■ Goal of the exercise ■
Please restate the records that follow exactly, skipping their images.

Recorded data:
====================

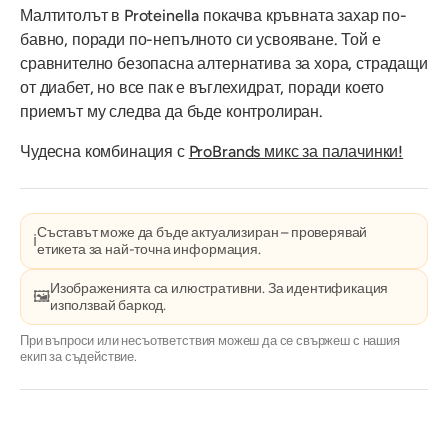
Малтитолът в Proteinella покачва кръвната захар по-
бавно, поради по-непълното си усвояване. Той е
сравнително безопасна алтернатива за хора, страдащи
от диабет, но все пак е въглехидрат, поради което
приемът му следва да бъде контролиран.
Чудесна комбинация с
ProBrands микс за палачинки!
Съставът може да бъде актуализиран – проверявай
ℹ️
етикета за най-точна информация.
Изображенията са илюстративни. За идентификация
🖼️
използвай баркод.
При въпроси или несъответствия можеш да се свържеш с нашия
екип за съдействие.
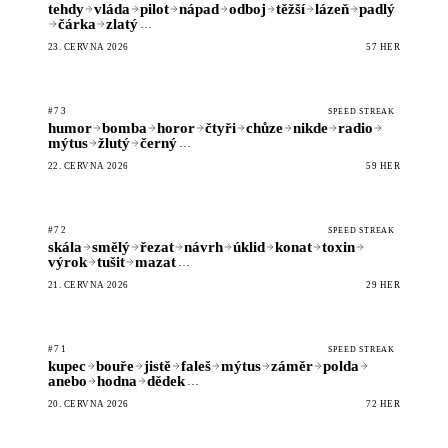
tehdy
vláda
pilot
nápad
odboj
těžší
lázeň
padlý
čárka
zlatý
…
23. ČERVNA 2026
57 HER
#73
SPEED STREAK
humor
bomba
horor
čtyři
chůze
nikde
radio
mýtus
žlutý
černý
…
22. ČERVNA 2026
59 HER
#72
SPEED STREAK
skála
smělý
řezat
návrh
úklid
konat
toxin
výrok
tušit
mazat
…
21. ČERVNA 2026
29 HER
#71
SPEED STREAK
kupec
bouře
jistě
faleš
mýtus
záměr
polda
anebo
hodna
dědek
…
20. ČERVNA 2026
72 HER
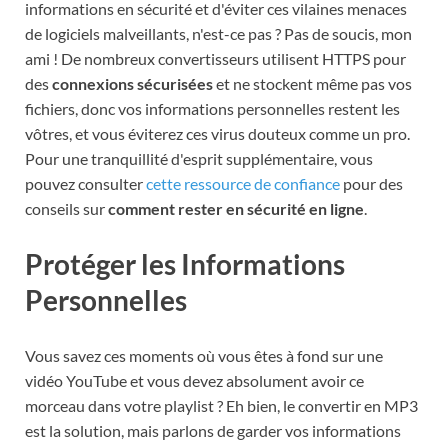
informations en sécurité et d'éviter ces vilaines menaces
de logiciels malveillants, n'est-ce pas ? Pas de soucis, mon
ami ! De nombreux convertisseurs utilisent HTTPS pour
des
connexions sécurisées
et ne stockent même pas vos
fichiers, donc vos informations personnelles restent les
vôtres, et vous éviterez ces virus douteux comme un pro.
Pour une tranquillité d'esprit supplémentaire, vous
pouvez consulter
cette ressource de confiance
pour des
conseils sur
comment rester en sécurité en ligne
.
Protéger les Informations
Personnelles
Vous savez ces moments où vous êtes à fond sur une
vidéo YouTube et vous devez absolument avoir ce
morceau dans votre playlist ? Eh bien, le convertir en MP3
est la solution, mais parlons de garder vos informations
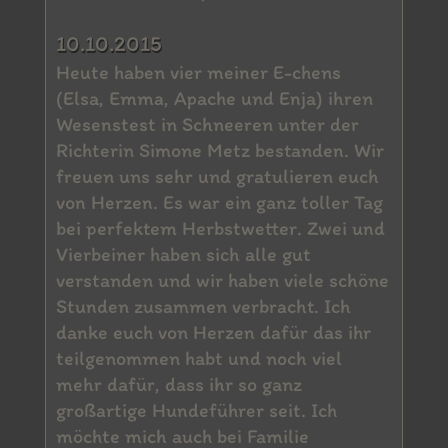
10.10.2015
Heute haben vier meiner E-chens
(Elsa, Emma, Apache und Enja) ihren
Wesenstest in Schneeren unter der
Richterin Simone Metz bestanden. Wir
freuen uns sehr und gratulieren euch
von Herzen. Es war ein ganz toller Tag
bei perfektem Herbstwetter. Zwei und
Vierbeiner haben sich alle gut
verstanden und wir haben viele schöne
Stunden zusammen verbracht. Ich
danke euch von Herzen dafür das ihr
teilgenommen habt und noch viel
mehr dafür, dass ihr so ganz
großartige Hundeführer seit. Ich
möchte mich auch bei Familie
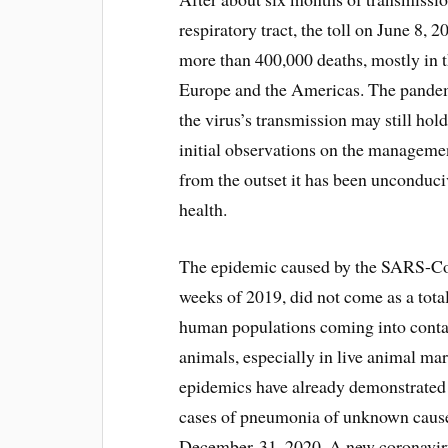
respiratory tract, the toll on June 8, 
more than 400,000 deaths, mostly in
Europe and the Americas. The pandemic
the virus’s transmission may still hold
initial observations on the management
from the outset it has been unconduciv
health.
The epidemic caused by the SARS-CoV
weeks of 2019, did not come as a total
human populations coming into conta
animals, especially in live animal ma
epidemics have already demonstrated 
cases of pneumonia of unknown cause
December 31, 2020. A new coronavir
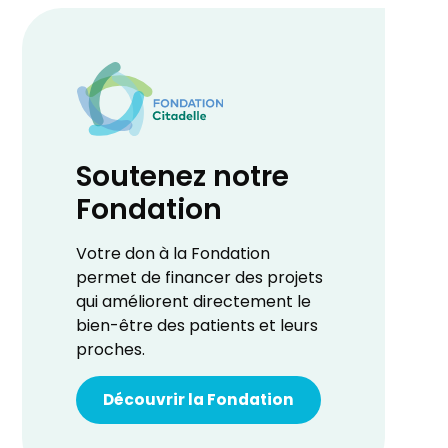
Soutenez notre
Fondation
Votre don à la Fondation
permet de financer des projets
qui améliorent directement le
bien-être des patients et leurs
proches.
Découvrir la Fondation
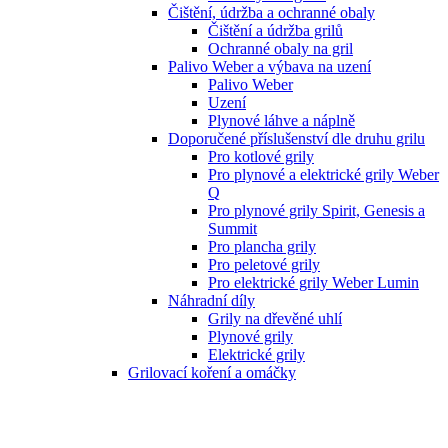
Čištění, údržba a ochranné obaly
Čištění a údržba grilů
Ochranné obaly na gril
Palivo Weber a výbava na uzení
Palivo Weber
Uzení
Plynové láhve a náplně
Doporučené příslušenství dle druhu grilu
Pro kotlové grily
Pro plynové a elektrické grily Weber
Q
Pro plynové grily Spirit, Genesis a
Summit
Pro plancha grily
Pro peletové grily
Pro elektrické grily Weber Lumin
Náhradní díly
Grily na dřevěné uhlí
Plynové grily
Elektrické grily
Grilovací koření a omáčky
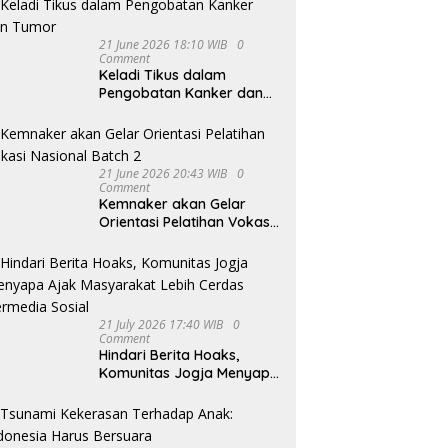
21 June 2026 18:10 WIB
0
Comment
Keladi Tikus dalam
Pengobatan Kanker dan
Tumor
21 June 2026 20:43 WIB
0
Comment
Kemnaker akan Gelar
Orientasi Pelatihan Vokasi
Nasional Batch 2
21 July 2026 17:40 WIB
0
Comment
Hindari Berita Hoaks,
Komunitas Jogja Menyapa
Ajak Masyarakat Lebih
Cerdas Bermedia Sosial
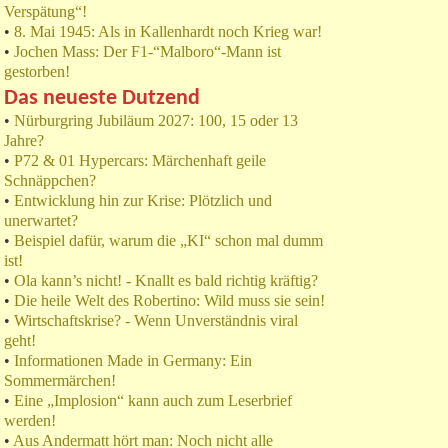
Verspätung“!
•
8. Mai 1945: Als in Kallenhardt noch Krieg war!
•
Jochen Mass: Der F1-“Malboro“-Mann ist
gestorben!
Das neueste Dutzend
•
Nürburgring Jubiläum 2027: 100, 15 oder 13
Jahre?
•
P72 & 01 Hypercars: Märchenhaft geile
Schnäppchen?
•
Entwicklung hin zur Krise: Plötzlich und
unerwartet?
•
Beispiel dafür, warum die „KI“ schon mal dumm
ist!
•
Ola kann’s nicht! - Knallt es bald richtig kräftig?
•
Die heile Welt des Robertino: Wild muss sie sein!
•
Wirtschaftskrise? - Wenn Unverständnis viral
geht!
•
Informationen Made in Germany: Ein
Sommermärchen!
•
Eine „Implosion“ kann auch zum Leserbrief
werden!
•
Aus Andermatt hört man: Noch nicht alle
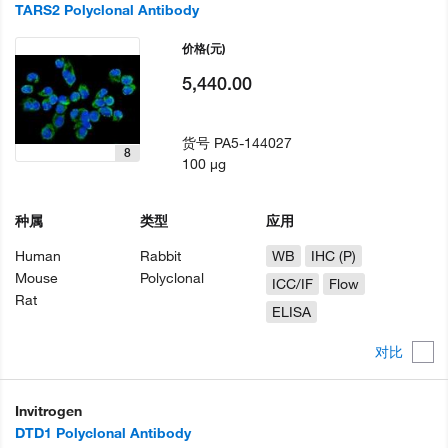
TARS2 Polyclonal Antibody
价格
(元)
5,440.00
货号
PA5-144027
8
100 µg
种属
类型
应用
Human
Rabbit
WB
IHC (P)
Mouse
Polyclonal
ICC/IF
Flow
Rat
ELISA
对比
Invitrogen
DTD1 Polyclonal Antibody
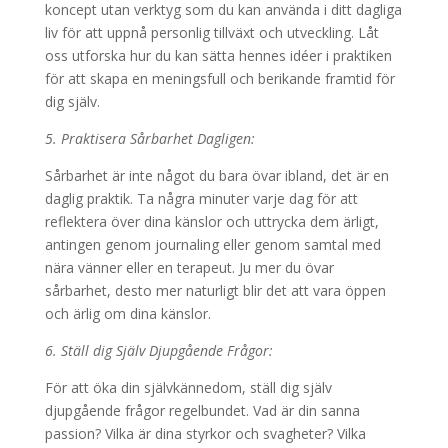
koncept utan verktyg som du kan använda i ditt dagliga
liv för att uppnå personlig tillväxt och utveckling. Låt
oss utforska hur du kan sätta hennes idéer i praktiken
för att skapa en meningsfull och berikande framtid för
dig själv.
5. Praktisera Sårbarhet Dagligen:
Sårbarhet är inte något du bara övar ibland, det är en
daglig praktik. Ta några minuter varje dag för att
reflektera över dina känslor och uttrycka dem ärligt,
antingen genom journaling eller genom samtal med
nära vänner eller en terapeut. Ju mer du övar
sårbarhet, desto mer naturligt blir det att vara öppen
och ärlig om dina känslor.
6. Ställ dig Själv Djupgående Frågor:
För att öka din självkännedom, ställ dig själv
djupgående frågor regelbundet. Vad är din sanna
passion? Vilka är dina styrkor och svagheter? Vilka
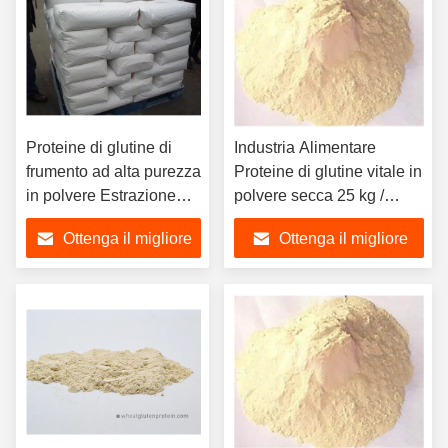
Proteine di glutine di
Industria Alimentare
frumento ad alta purezza
Proteine di glutine vitale in
in polvere Estrazione
polvere secca 25 kg /
fisica 2 anni
sacchetto
Ottenga il migliore
Ottenga il migliore
prezzo
prezzo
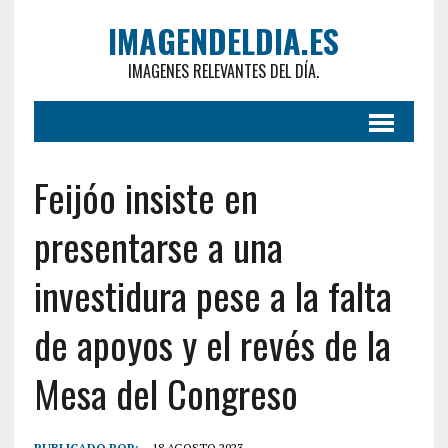
IMAGENDELDIA.ES
IMAGENES RELEVANTES DEL DÍA.
Feijóo insiste en
presentarse a una
investidura pese a la falta
de apoyos y el revés de la
Mesa del Congreso
PUBLICADO POR:
18 AGOSTO 2023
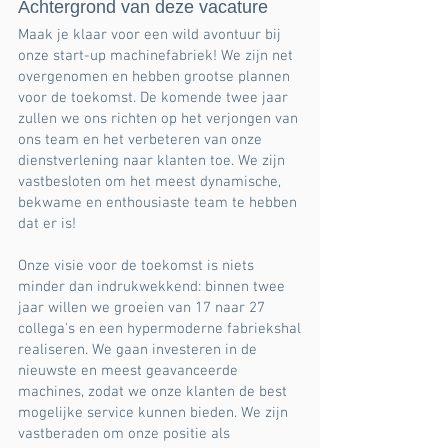
Achtergrond van deze vacature
Maak je klaar voor een wild avontuur bij
onze start-up machinefabriek! We zijn net
overgenomen en hebben grootse plannen
voor de toekomst. De komende twee jaar
zullen we ons richten op het verjongen van
ons team en het verbeteren van onze
dienstverlening naar klanten toe. We zijn
vastbesloten om het meest dynamische,
bekwame en enthousiaste team te hebben
dat er is!
Onze visie voor de toekomst is niets
minder dan indrukwekkend: binnen twee
jaar willen we groeien van 17 naar 27
collega's en een hypermoderne fabriekshal
realiseren. We gaan investeren in de
nieuwste en meest geavanceerde
machines, zodat we onze klanten de best
mogelijke service kunnen bieden. We zijn
vastberaden om onze positie als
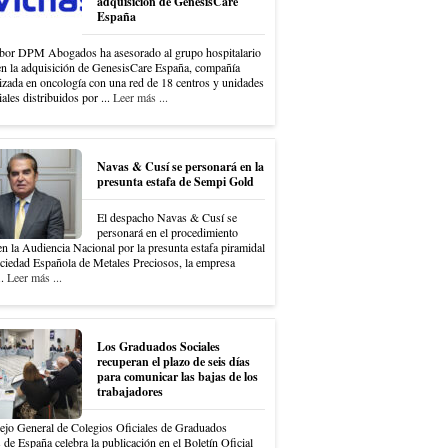
adquisición de GenesisCare
España
bor DPM Abogados ha asesorado al grupo hospitalario
en la adquisición de GenesisCare España, compañía
izada en oncología con una red de 18 centros y unidades
iales distribuidos por ...
Leer más ...
Navas & Cusí se personará en la
presunta estafa de Sempi Gold
El despacho Navas & Cusí se
personará en el procedimiento
en la Audiencia Nacional por la presunta estafa piramidal
ociedad Española de Metales Preciosos, la empresa
..
Leer más ...
Los Graduados Sociales
recuperan el plazo de seis días
para comunicar las bajas de los
trabajadores
ejo General de Colegios Oficiales de Graduados
 de España celebra la publicación en el Boletín Oficial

====================

■ Problem solution ■
Малтитолът в Proteinella покачва кръвната захар по-
бавно, поради по-непълното си усвояване. Той е
сравнително безопасна алтернатива за хора, страдащи
от диабет, но все пак е въглехидрат, поради което
приемът му следва да бъде контролиран.
Чудесна комбинация с
ProBrands микс за палачинки!
Съставът може да бъде актуализиран – проверявай
ℹ️
етикета за най-точна информация.
Изображенията са илюстративни. За идентификация
🖼️
използвай баркод.
При въпроси или несъответствия можеш да се свържеш с нашия
екип за съдействие.
tehdy
vláda
pilot
nápad
odboj
těžší
lázeň
padlý
čárka
zlatý
…
23. ČERVNA 2026
57 HER
#73
SPEED STREAK
humor
bomba
horor
čtyři
chůze
nikde
radio
mýtus
žlutý
černý
…
22. ČERVNA 2026
59 HER
#72
SPEED STREAK
skála
smělý
řezat
návrh
úklid
konat
toxin
výrok
tušit
mazat
…
21. ČERVNA 2026
29 HER
#71
SPEED STREAK
kupec
bouře
jistě
faleš
mýtus
záměr
polda
anebo
hodna
dědek
…
20. ČERVNA 2026
72 HER
informations en sécurité et d'éviter ces vilaines menaces
de logiciels malveillants, n'est-ce pas ? Pas de soucis, mon
ami ! De nombreux convertisseurs utilisent HTTPS pour
des
connexions sécurisées
et ne stockent même pas vos
fichiers, donc vos informations personnelles restent les
vôtres, et vous éviterez ces virus douteux comme un pro.
Pour une tranquillité d'esprit supplémentaire, vous
pouvez consulter
cette ressource de confiance
pour des
conseils sur
comment rester en sécurité en ligne
.
Protéger les Informations
Personnelles
Vous savez ces moments où vous êtes à fond sur une
vidéo YouTube et vous devez absolument avoir ce
morceau dans votre playlist ? Eh bien, le convertir en MP3
est la solution, mais parlons de garder vos informations
10.10.2015
Heute haben vier meiner E-chens
(Elsa, Emma, Apache und Enja) ihren
Wesenstest in Schneeren unter der
Richterin Simone Metz bestanden. Wir
freuen uns sehr und gratulieren euch
von Herzen. Es war ein ganz toller Tag
bei perfektem Herbstwetter. Zwei und
Vierbeiner haben sich alle gut
verstanden und wir haben viele schöne
Stunden zusammen verbracht. Ich
danke euch von Herzen dafür das ihr
teilgenommen habt und noch viel
mehr dafür, dass ihr so ganz
großartige Hundeführer seit. Ich
möchte mich auch bei Familie
respiratory tract, the toll on June 8, 
more than 400,000 deaths, mostly in
Europe and the Americas. The pandemic
the virus’s transmission may still hold
initial observations on the management
from the outset it has been unconduciv
health.
The epidemic caused by the SARS-CoV
weeks of 2019, did not come as a total
human populations coming into conta
animals, especially in live animal ma
epidemics have already demonstrated 
cases of pneumonia of unknown cause
December 31, 2020. A new coronavir
Soutenez notre
Fondation
Votre don à la Fondation
permet de financer des projets
qui améliorent directement le
bien-être des patients et leurs
proches.
Découvrir la Fondation
Čištění, údržba a ochranné obaly
Čištění a údržba grilů
Ochranné obaly na gril
Palivo Weber a výbava na uzení
Palivo Weber
Uzení
Plynové láhve a náplně
Doporučené příslušenství dle druhu grilu
Pro kotlové grily
Pro plynové a elektrické grily Weber
Q
Pro plynové grily Spirit, Genesis a
Summit
Pro plancha grily
Pro peletové grily
Pro elektrické grily Weber Lumin
Náhradní díly
Grily na dřevěné uhlí
Plynové grily
Elektrické grily
Grilovací koření a omáčky
21 June 2026 18:10 WIB
0
Comment
Keladi Tikus dalam
Pengobatan Kanker dan
Tumor
21 June 2026 20:43 WIB
0
Comment
Kemnaker akan Gelar
Orientasi Pelatihan Vokasi
Nasional Batch 2
21 July 2026 17:40 WIB
0
Comment
Hindari Berita Hoaks,
Komunitas Jogja Menyapa
Ajak Masyarakat Lebih
Cerdas Bermedia Sosial
Verspätung“!
•
8. Mai 1945: Als in Kallenhardt noch Krieg war!
•
Jochen Mass: Der F1-“Malboro“-Mann ist
gestorben!
Das neueste Dutzend
•
Nürburgring Jubiläum 2027: 100, 15 oder 13
Jahre?
•
P72 & 01 Hypercars: Märchenhaft geile
Schnäppchen?
•
Entwicklung hin zur Krise: Plötzlich und
unerwartet?
•
Beispiel dafür, warum die „KI“ schon mal dumm
ist!
•
Ola kann’s nicht! - Knallt es bald richtig kräftig?
•
Die heile Welt des Robertino: Wild muss sie sein!
•
Wirtschaftskrise? - Wenn Unverständnis viral
geht!
•
Informationen Made in Germany: Ein
Sommermärchen!
•
Eine „Implosion“ kann auch zum Leserbrief
werden!
•
Aus Andermatt hört man: Noch nicht alle
TARS2 Polyclonal Antibody
价格
(元)
5,440.00
货号
PA5-144027
8
100 µg
种属
类型
应用
Human
Rabbit
WB
IHC (P)
Mouse
Polyclonal
ICC/IF
Flow
Rat
ELISA
对比
Invitrogen
DTD1 Polyclonal Antibody
koncept utan verktyg som du kan använda i ditt dagliga
liv för att uppnå personlig tillväxt och utveckling. Låt
oss utforska hur du kan sätta hennes idéer i praktiken
för att skapa en meningsfull och berikande framtid för
dig själv.
5. Praktisera Sårbarhet Dagligen:
Sårbarhet är inte något du bara övar ibland, det är en
daglig praktik. Ta några minuter varje dag för att
reflektera över dina känslor och uttrycka dem ärligt,
antingen genom journaling eller genom samtal med
nära vänner eller en terapeut. Ju mer du övar
sårbarhet, desto mer naturligt blir det att vara öppen
och ärlig om dina känslor.
6. Ställ dig Själv Djupgående Frågor:
För att öka din självkännedom, ställ dig själv
djupgående frågor regelbundet. Vad är din sanna
passion? Vilka är dina styrkor och svagheter? Vilka
Proteine di glutine di
Industria Alimentare
frumento ad alta purezza
Proteine di glutine vitale in
in polvere Estrazione
polvere secca 25 kg /
fisica 2 anni
sacchetto
Ottenga il migliore
Ottenga il migliore
prezzo
prezzo
IMAGENDELDIA.ES
IMAGENES RELEVANTES DEL DÍA.
Feijóo insiste en
presentarse a una
investidura pese a la falta
de apoyos y el revés de la
Mesa del Congreso
PUBLICADO POR:
18 AGOSTO 2023
Achtergrond van deze vacature
Maak je klaar voor een wild avontuur bij
onze start-up machinefabriek! We zijn net
overgenomen en hebben grootse plannen
voor de toekomst. De komende twee jaar
zullen we ons richten op het verjongen van
ons team en het verbeteren van onze
dienstverlening naar klanten toe. We zijn
vastbesloten om het meest dynamische,
bekwame en enthousiaste team te hebben
dat er is!
Onze visie voor de toekomst is niets
minder dan indrukwekkend: binnen twee
jaar willen we groeien van 17 naar 27
collega's en een hypermoderne fabriekshal
realiseren. We gaan investeren in de
nieuwste en meest geavanceerde
machines, zodat we onze klanten de best
mogelijke service kunnen bieden. We zijn
vastberaden om onze positie als
adquisición de GenesisCare
España
bor DPM Abogados ha asesorado al grupo hospitalario
en la adquisición de GenesisCare España, compañía
izada en oncología con una red de 18 centros y unidades
iales distribuidos por ...
Leer más ...
Navas & Cusí se personará en la
presunta estafa de Sempi Gold
El despacho Navas & Cusí se
personará en el procedimiento
en la Audiencia Nacional por la presunta estafa piramidal
ociedad Española de Metales Preciosos, la empresa
..
Leer más ...
Los Graduados Sociales
recuperan el plazo de seis días
para comunicar las bajas de los
trabajadores
ejo General de Colegios Oficiales de Graduados
 de España celebra la publicación en el Boletín Oficial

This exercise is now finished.